Produce as output only the lines below starting at the line with "L. Giles-Corti et" and continuing through the line with "Guide Version 3.0,''", each one exactly as written.

Information given →
┌──

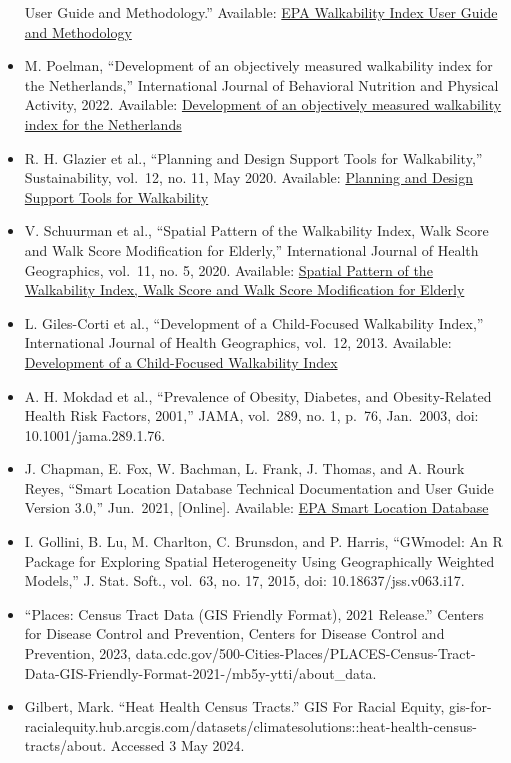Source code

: \documentclass[
]{article}
\begin{document}
\begin{itemize}
  User Guide and Methodology.'' Available:
  \href{https://www.epa.gov/smartgrowth/national-walkability-index-user-guide-and-methodology}{EPA
  Walkability Index User Guide and Methodology}
\item
  M. Poelman, ``Development of an objectively measured walkability index
  for the Netherlands,'' International Journal of Behavioral Nutrition
  and Physical Activity, 2022. Available:
  \href{https://ijbnpa.biomedcentral.com/articles/10.1186/s12966-022-01270-8}{Development
  of an objectively measured walkability index for the Netherlands}
\item
  R. H. Glazier et al., ``Planning and Design Support Tools for
  Walkability,'' Sustainability, vol.~12, no. 11, May 2020. Available:
  \href{https://www.mdpi.com/2071-1050/12/11/4405}{Planning and Design
  Support Tools for Walkability}
\item
  V. Schuurman et al., ``Spatial Pattern of the Walkability Index, Walk
  Score and Walk Score Modification for Elderly,'' International Journal
  of Health Geographics, vol.~11, no. 5, 2020. Available:
  \href{https://www.mdpi.com/2220-9964/11/5/279}{Spatial Pattern of the
  Walkability Index, Walk Score and Walk Score Modification for Elderly}
\item
  L. Giles-Corti et al., ``Development of a Child-Focused Walkability
  Index,'' International Journal of Health Geographics, vol.~12, 2013.
  Available:
  \href{https://ij-healthgeographics.biomedcentral.com/articles/10.1186/1476-072X-12-61}{Development
  of a Child-Focused Walkability Index}
\item
  A. H. Mokdad et al., ``Prevalence of Obesity, Diabetes, and
  Obesity-Related Health Risk Factors, 2001,'' JAMA, vol.~289, no. 1,
  p.~76, Jan.~2003, doi: 10.1001/jama.289.1.76.
\item
  J. Chapman, E. Fox, W. Bachman, L. Frank, J. Thomas, and A. Rourk
  Reyes, ``Smart Location Database Technical Documentation and User
  Guide Version 3.0,'' Jun.~2021, {[}Online{]}. Available:
  \href{https://www.epa.gov/system/files/documents/2023-10/epa_sld_3.0_technicaldocumentationuserguide_may2021_0.pdf}{EPA
  Smart Location Database}
\item
  I. Gollini, B. Lu, M. Charlton, C. Brunsdon, and P. Harris, ``GWmodel:
  An R Package for Exploring Spatial Heterogeneity Using Geographically
  Weighted Models,'' J. Stat. Soft., vol.~63, no. 17, 2015, doi:
  10.18637/jss.v063.i17.
\item
  ``Places: Census Tract Data (GIS Friendly Format), 2021 Release.''
  Centers for Disease Control and Prevention, Centers for Disease
  Control and Prevention, 2023,
  data.cdc.gov/500-Cities-Places/PLACES-Census-Tract-Data-GIS-Friendly-Format-2021-/mb5y-ytti/about\_data.
\item
  Gilbert, Mark. ``Heat Health Census Tracts.'' GIS For Racial Equity,
  gis-for-racialequity.hub.arcgis.com/datasets/climatesolutions::heat-health-census-tracts/about.
  Accessed 3 May 2024.
\end{itemize}
\end{document}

└──

Solution for this task →
  L. Giles-Corti et al., ``Development of a Child-Focused Walkability
  Index,'' International Journal of Health Geographics, vol.~12, 2013.
  Available:
  \href{https://ij-healthgeographics.biomedcentral.com/articles/10.1186/1476-072X-12-61}{Development
  of a Child-Focused Walkability Index}
\item
  A. H. Mokdad et al., ``Prevalence of Obesity, Diabetes, and
  Obesity-Related Health Risk Factors, 2001,'' JAMA, vol.~289, no. 1,
  p.~76, Jan.~2003, doi: 10.1001/jama.289.1.76.
\item
  J. Chapman, E. Fox, W. Bachman, L. Frank, J. Thomas, and A. Rourk
  Reyes, ``Smart Location Database Technical Documentation and User
  Guide Version 3.0,'' Jun.~2021, {[}Online{]}. Available:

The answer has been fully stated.